I can’t see any active tasks in Prism or using ecli task.list
Any ideas?
Page 1 / 1
I’ve noticed if I do an NCC check then I get a load of :
INFO: Cluster/node reports it is currently undergoing maintenance/upgrade. This health check plugin is disabled during this workflow to avoid inaccurate results or alerts but will run again when the workflow completes.

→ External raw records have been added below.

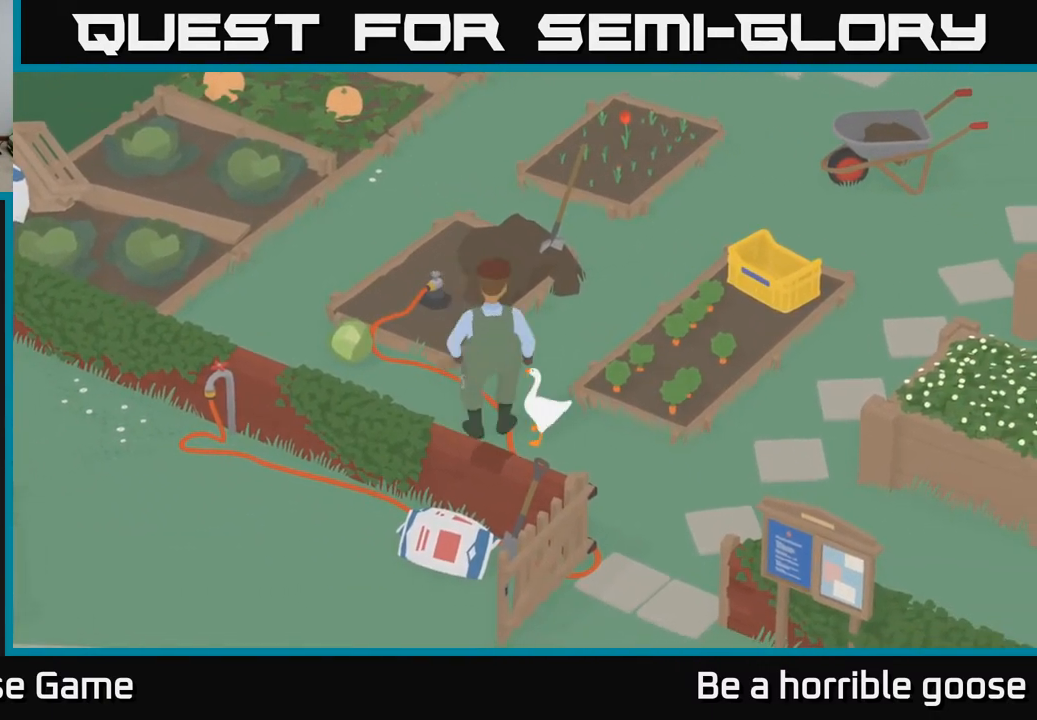
{"buttons": [], "left_stick": "up", "right_stick": "center", "events": [[33, "B", "down"], [117, "B", "up"], [117, "left_stick", "left"], [283, "B", "down"], [400, "B", "up"], [400, "left_stick", "up"]]}
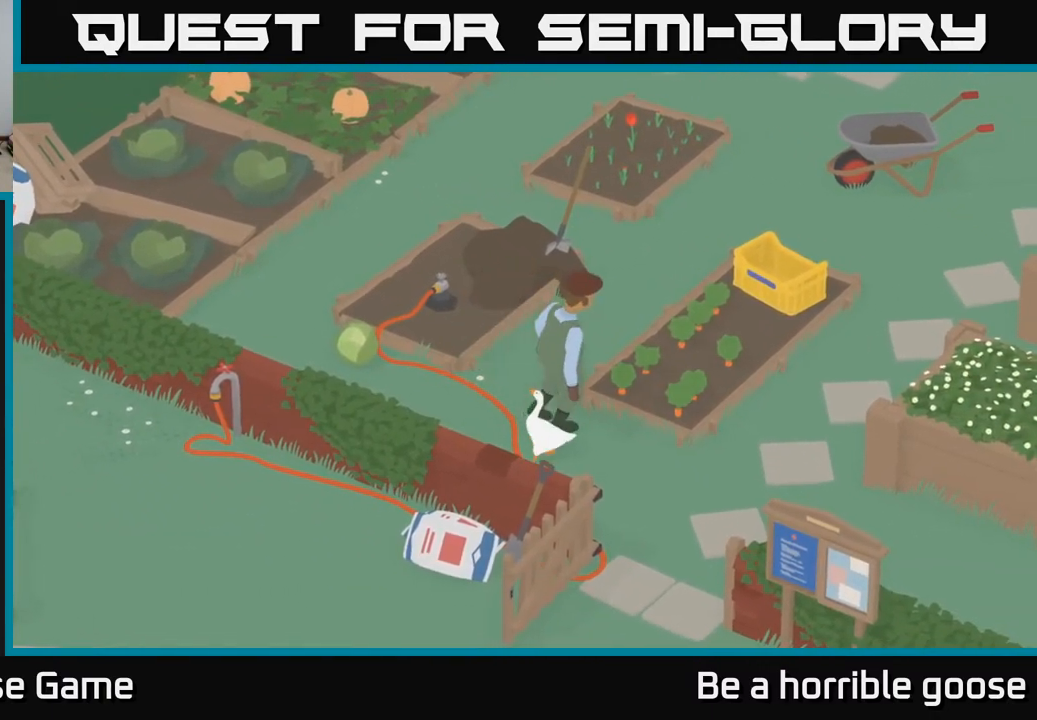
{"buttons": [], "left_stick": "right", "right_stick": "center", "events": [[67, "left_stick", "up-right"], [117, "B", "down"], [217, "B", "up"], [467, "left_stick", "right"]]}
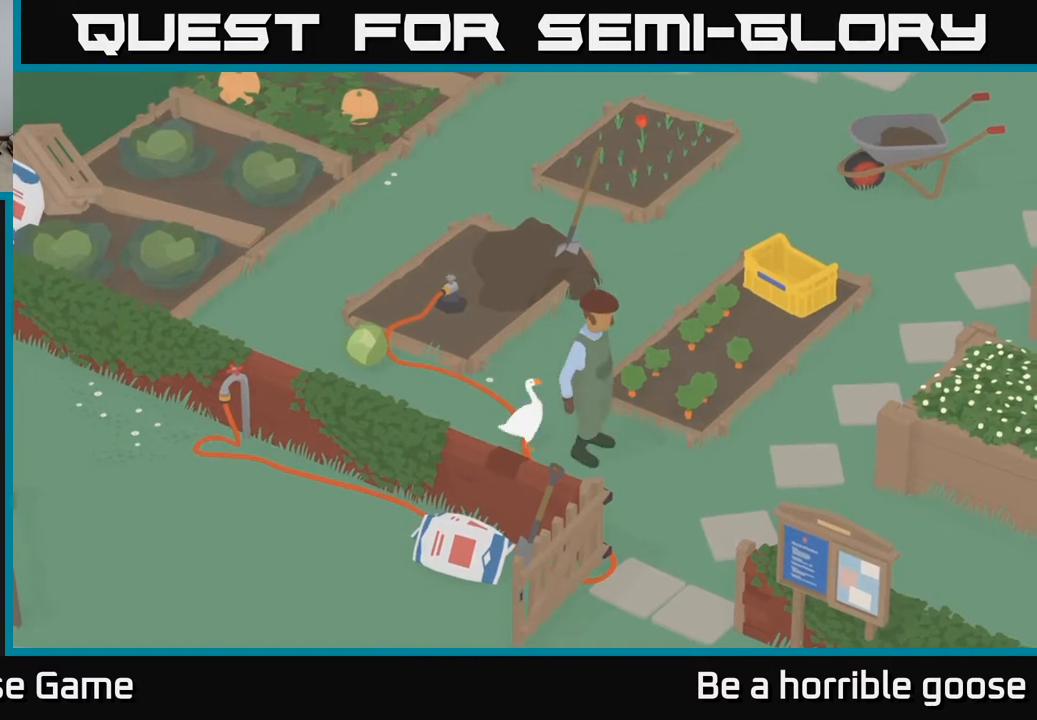
{"buttons": ["B"], "left_stick": "down", "right_stick": "center", "events": [[83, "left_stick", "down-right"], [167, "B", "down"], [283, "B", "up"], [400, "B", "down"], [400, "left_stick", "down"]]}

See KB4999 for more details.
But ncli host ls shows false for maintenance mode on all three nodes.
I found some other scripts but again says nothing is happening:
nutanix@NTNX-afcd9aa8-A-CVM:192.168.250.236:/usr/local/nutanix/cluster/bin/lcm$ ./lcm_upgrade_status Ongoing upgrades: No upgrade is in progress
Finished upgrades: Up to 5 previously finished upgrade batches listed in descending order of upgrade start time: nutanix@NTNX-afcd9aa8-A-CVM:192.168.250.236:/usr/local/nutanix/cluster/bin/lcm$
nutanix@NTNX-afcd9aa8-A-CVM:192.168.250.236:/usr/local/nutanix/cluster/bin/lcm$ lcm_auto_upgrade_status No autoupdate in progress
I just tried moving the lcm_leader to another node (no idea how to do this so I just rebooted the CVM the lcm_leader was on!) and it now just hangs on “Loading...” when going to the LCM page in Prism.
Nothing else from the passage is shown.